Does pandas iterrows have performance issues?

KieranPC picture KieranPC · Jul 21, 2014 · Viewed 55.1k times · Source

I have noticed very poor performance when using iterrows from pandas.

Is this something that is experienced by others? Is it specific to iterrows and should this function be avoided for data of a certain size (I'm working with 2-3 million rows)?

This discussion on GitHub led me to believe it is caused when mixing dtypes in the dataframe, however the simple example below shows it is there even when using one dtype (float64). This takes 36 seconds on my machine:

import pandas as pd
import numpy as np
import time

s1 = np.random.randn(2000000)
s2 = np.random.randn(2000000)
dfa = pd.DataFrame({'s1': s1, 's2': s2})

start = time.time()
i=0
for rowindex, row in dfa.iterrows():
    i+=1
end = time.time()
print end - start

Why are vectorized operations like apply so much quicker? I imagine there must be some row by row iteration going on there too.

I cannot figure out how to not use iterrows in my case (this I'll save for a future question). Therefore I would appreciate hearing if you have consistently been able to avoid this iteration. I'm making calculations based on data in separate dataframes. Thank you!

---Edit: simplified version of what I want to run has been added below---

import pandas as pd
import numpy as np

#%% Create the original tables
t1 = {'letter':['a','b'],
      'number1':[50,-10]}

t2 = {'letter':['a','a','b','b'],
      'number2':[0.2,0.5,0.1,0.4]}

table1 = pd.DataFrame(t1)
table2 = pd.DataFrame(t2)

#%% Create the body of the new table
table3 = pd.DataFrame(np.nan, columns=['letter','number2'], index=[0])

#%% Iterate through filtering relevant data, optimizing, returning info
for row_index, row in table1.iterrows():   
    t2info = table2[table2.letter == row['letter']].reset_index()
    table3.ix[row_index,] = optimize(t2info,row['number1'])

#%% Define optimization
def optimize(t2info, t1info):
    calculation = []
    for index, r in t2info.iterrows():
        calculation.append(r['number2']*t1info)
    maxrow = calculation.index(max(calculation))
    return t2info.ix[maxrow]

Answer

Jeff picture Jeff · Jul 21, 2014

Generally, iterrows should only be used in very, very specific cases.

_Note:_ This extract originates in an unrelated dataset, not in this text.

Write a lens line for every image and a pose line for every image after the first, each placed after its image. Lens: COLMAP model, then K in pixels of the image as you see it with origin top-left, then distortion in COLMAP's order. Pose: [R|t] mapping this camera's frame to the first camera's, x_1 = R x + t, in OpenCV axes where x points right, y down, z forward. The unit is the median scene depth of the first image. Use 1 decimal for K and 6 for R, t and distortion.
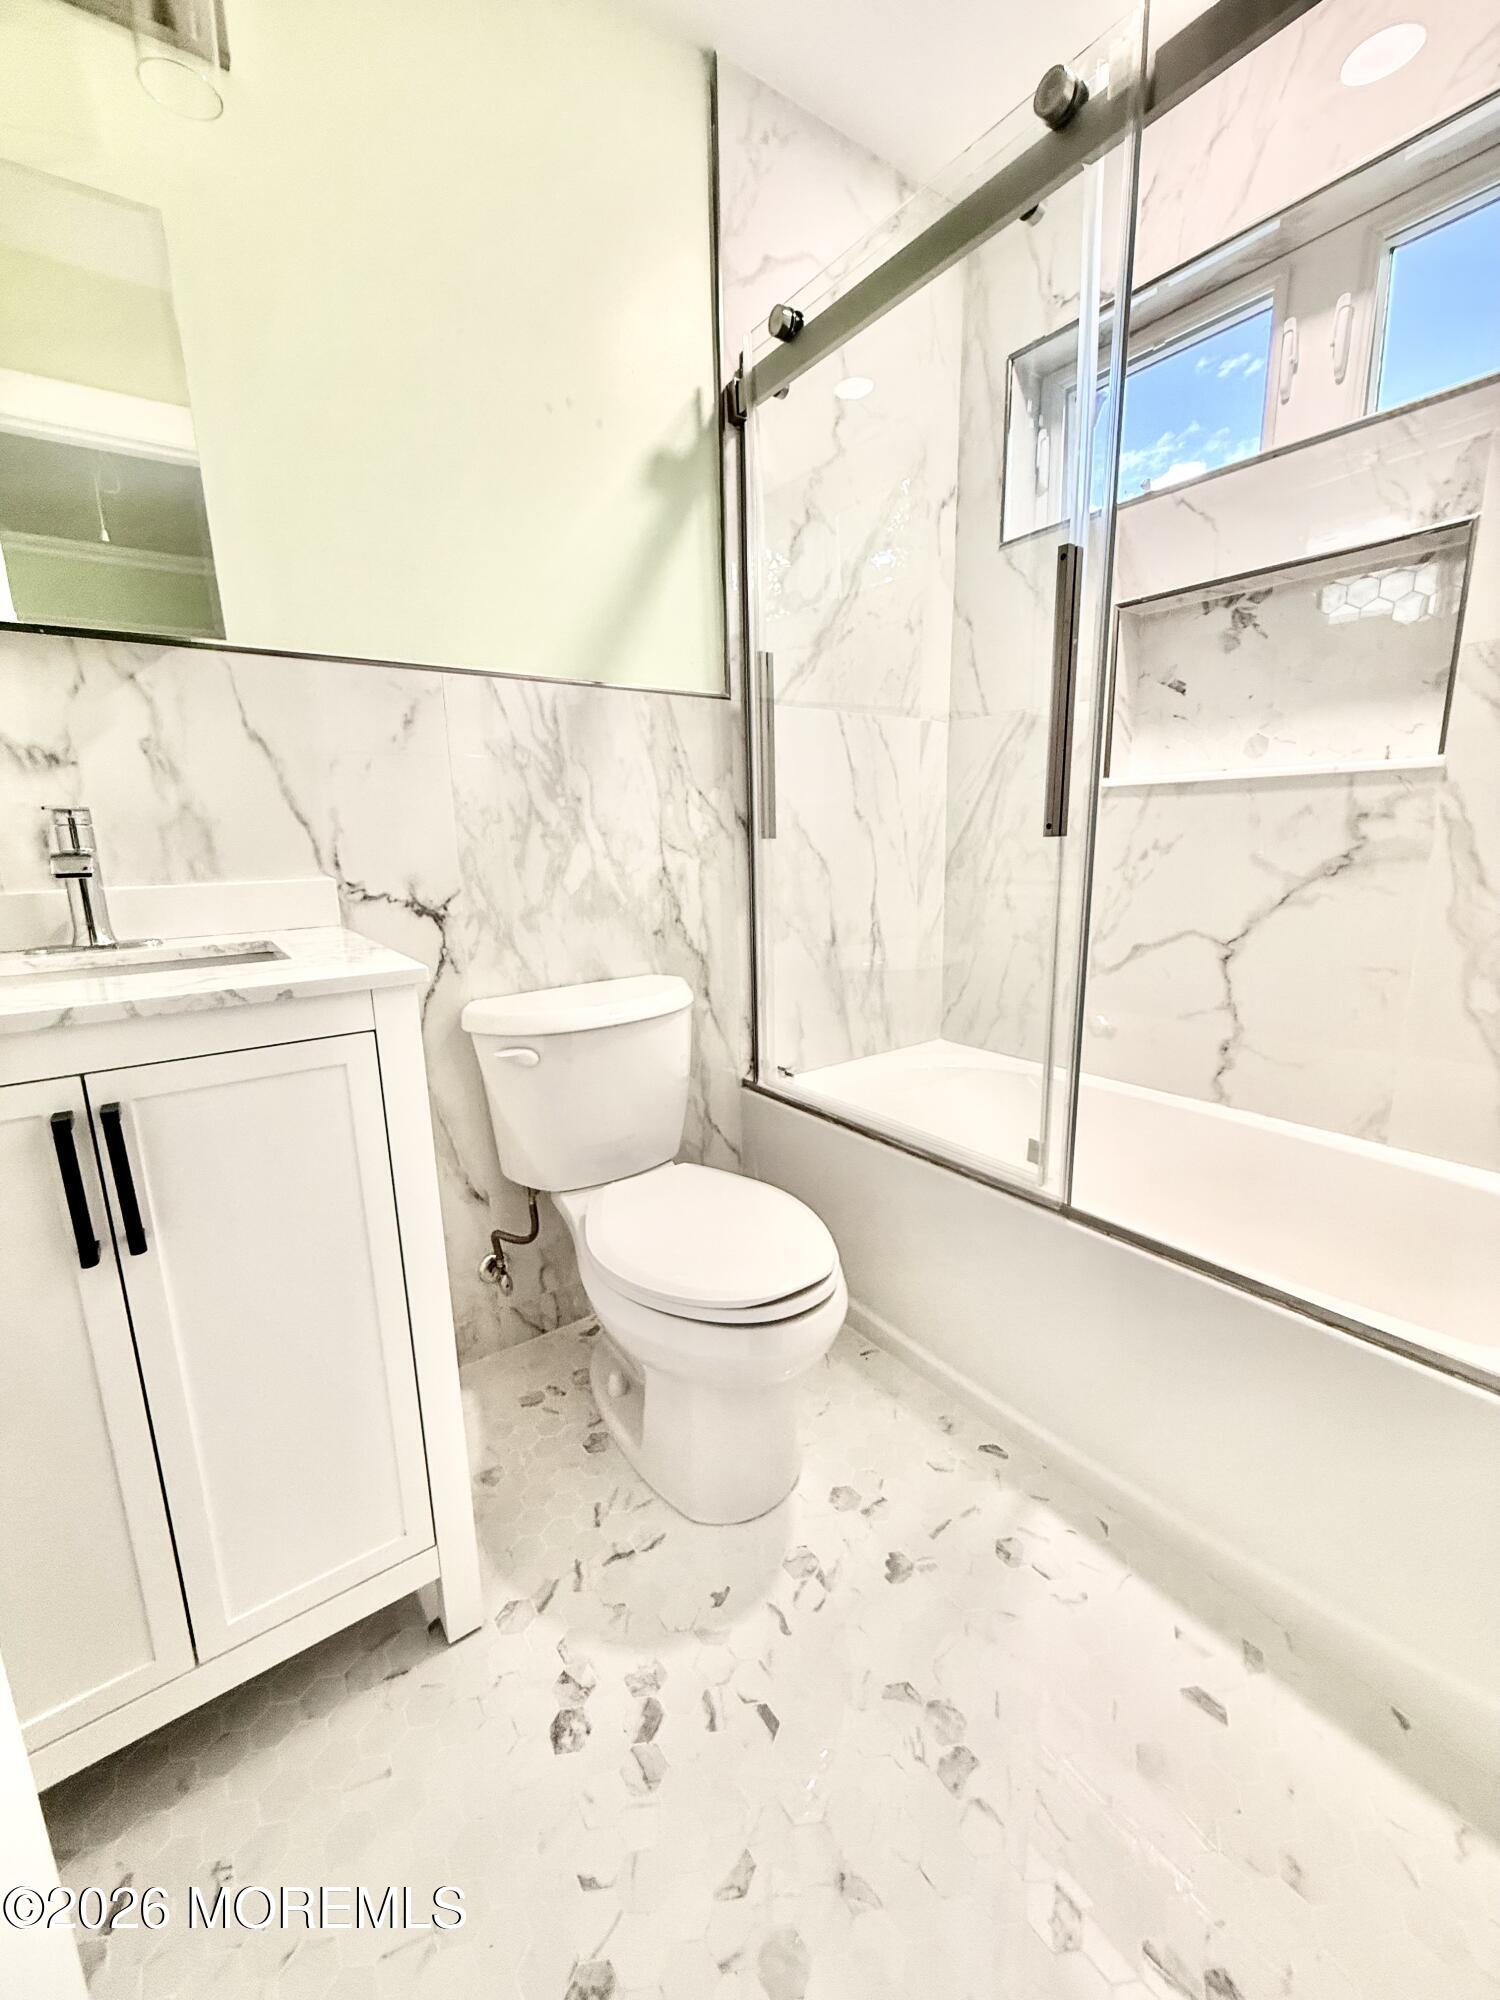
lens RADIAL K [[802.1, 0, 750.1], [0, 802.1, 995.7], [0, 0, 1]] dist [-0.000341, -0.000435]
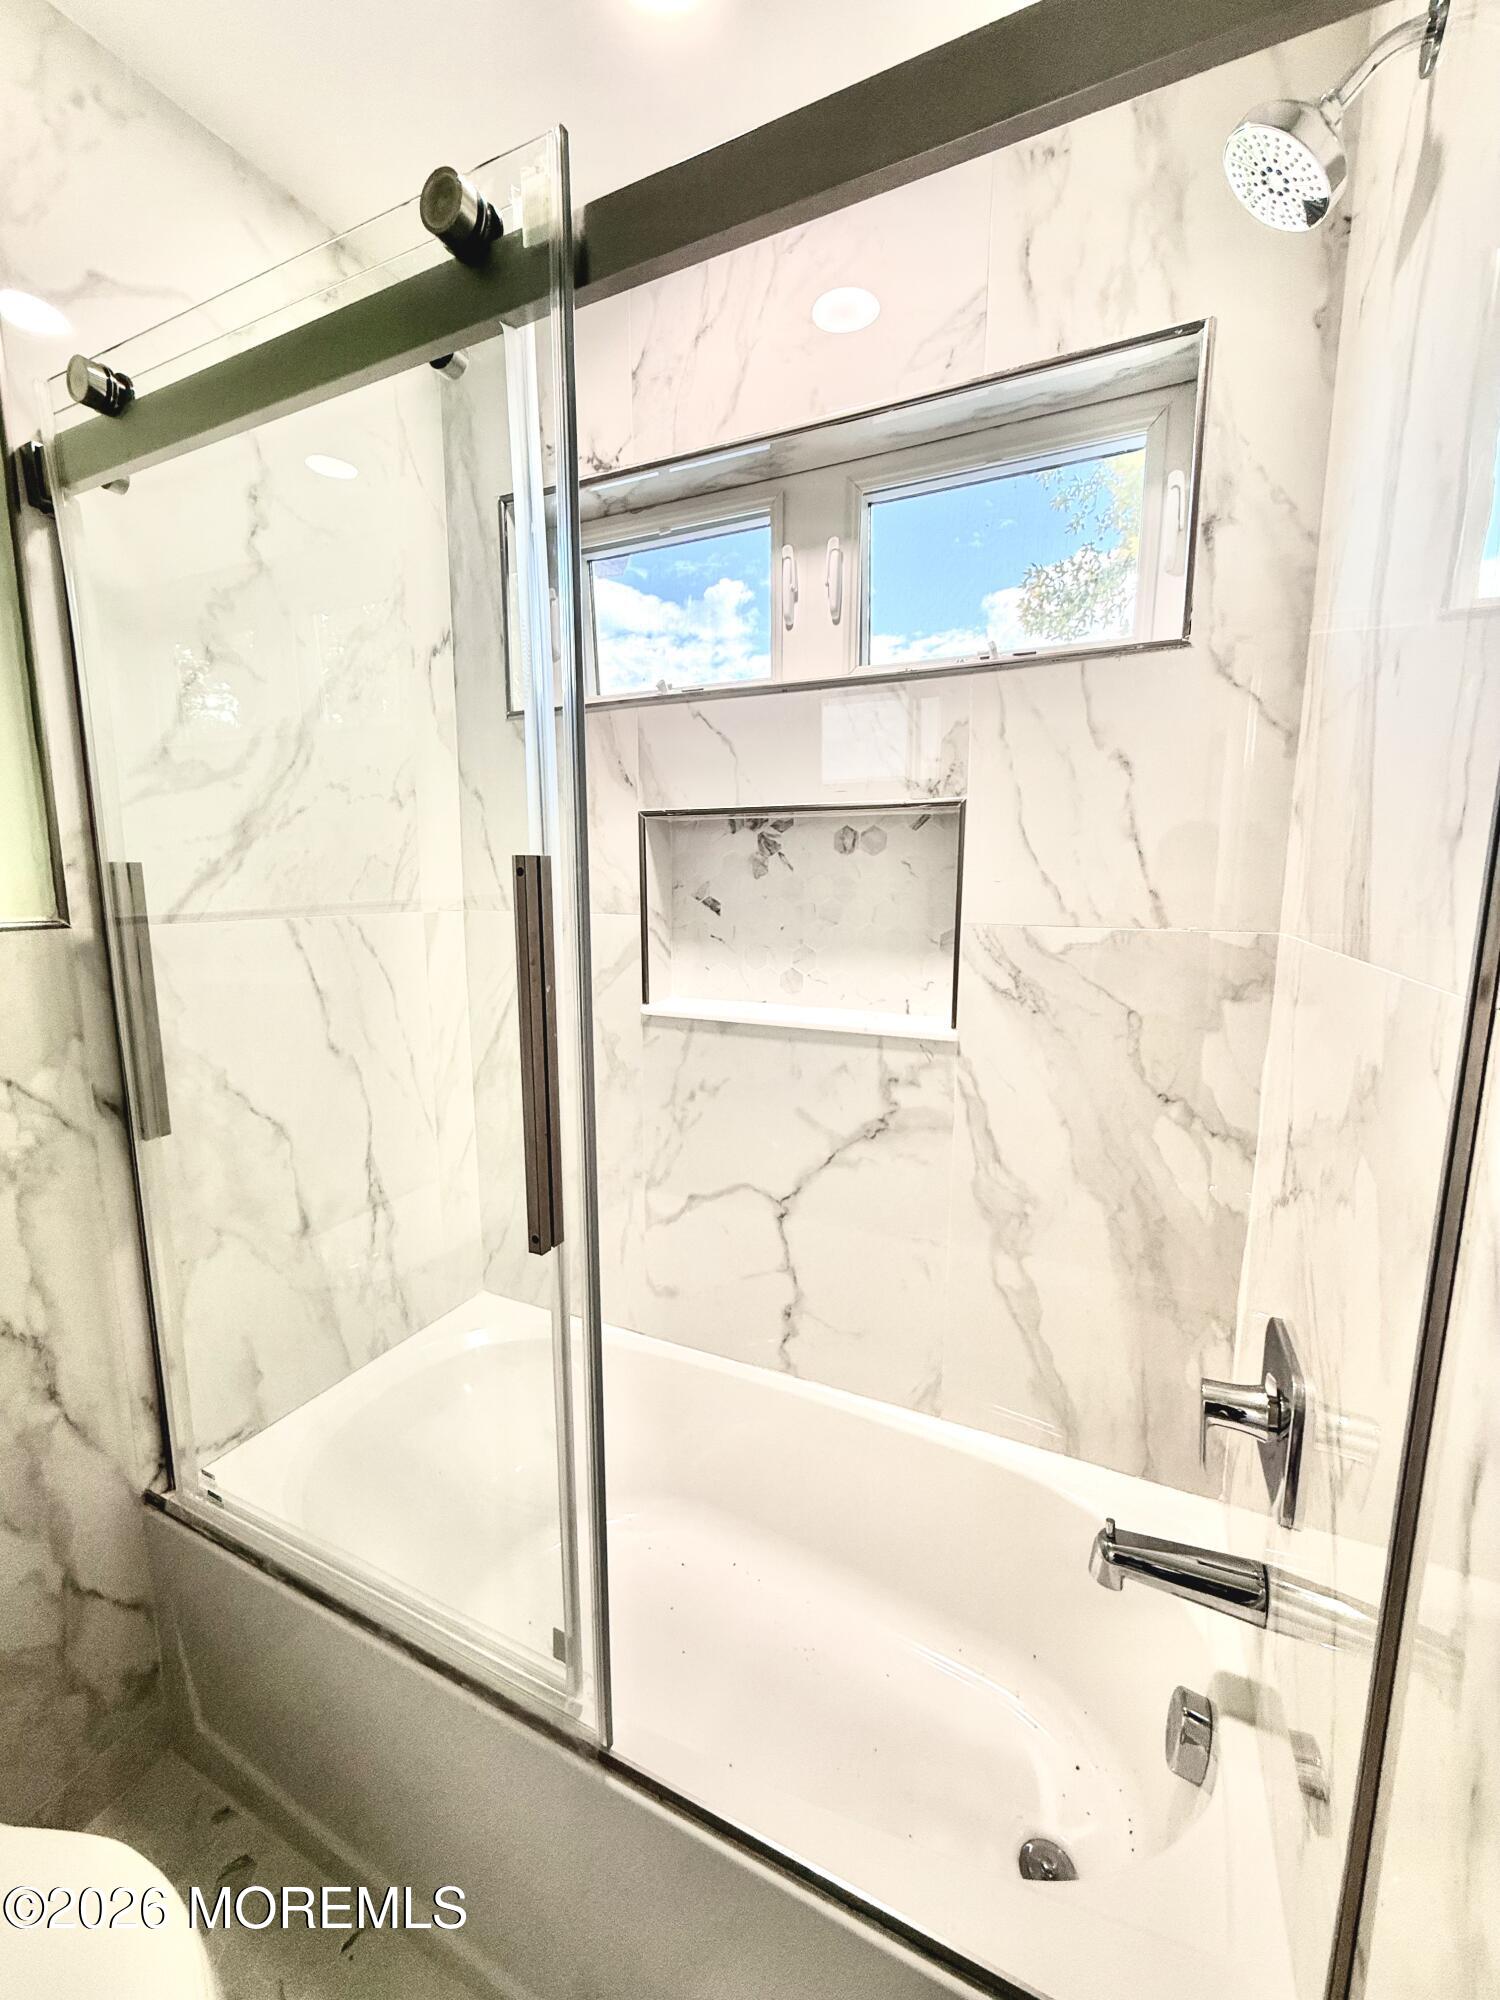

This is the general order of precedence for performance of various operations:

1) vectorization
2) using a custom cython routine
3) apply
    a) reductions that can be performed in cython
    b) iteration in python space
4) itertuples
5) iterrows
6) updating an empty frame (e.g. using loc one-row-at-a-time)

Using a custom Cython routine is usually too complicated, so let's skip that for now.

1) Vectorization is ALWAYS, ALWAYS the first and best choice. However, there is a small set of cases (usually involving a recurrence) which cannot be vectorized in obvious ways. Furthermore, on a smallish DataFrame, it may be faster to use other methods.

3) apply usually can be handled by an iterator in Cython space. This is handled internally by pandas, though it depends on what is going on inside the apply expression. For example, df.apply(lambda x: np.sum(x)) will be executed pretty swiftly, though of course, df.sum(1) is even better. However something like df.apply(lambda x: x['b'] + 1) will be executed in Python space, and consequently is much slower.

4) itertuples does not box the data into a Series. It just returns the data in the form of tuples.

5) iterrows DOES box the data into a Series. Unless you really need this, use another method.

6) Updating an empty frame a-single-row-at-a-time. I have seen this method used WAY too much. It is by far the slowest. It is probably common place (and reasonably fast for some python structures), but a DataFrame does a fair number of checks on indexing, so this will always be very slow to update a row at a time. Much better to create new structures and concat.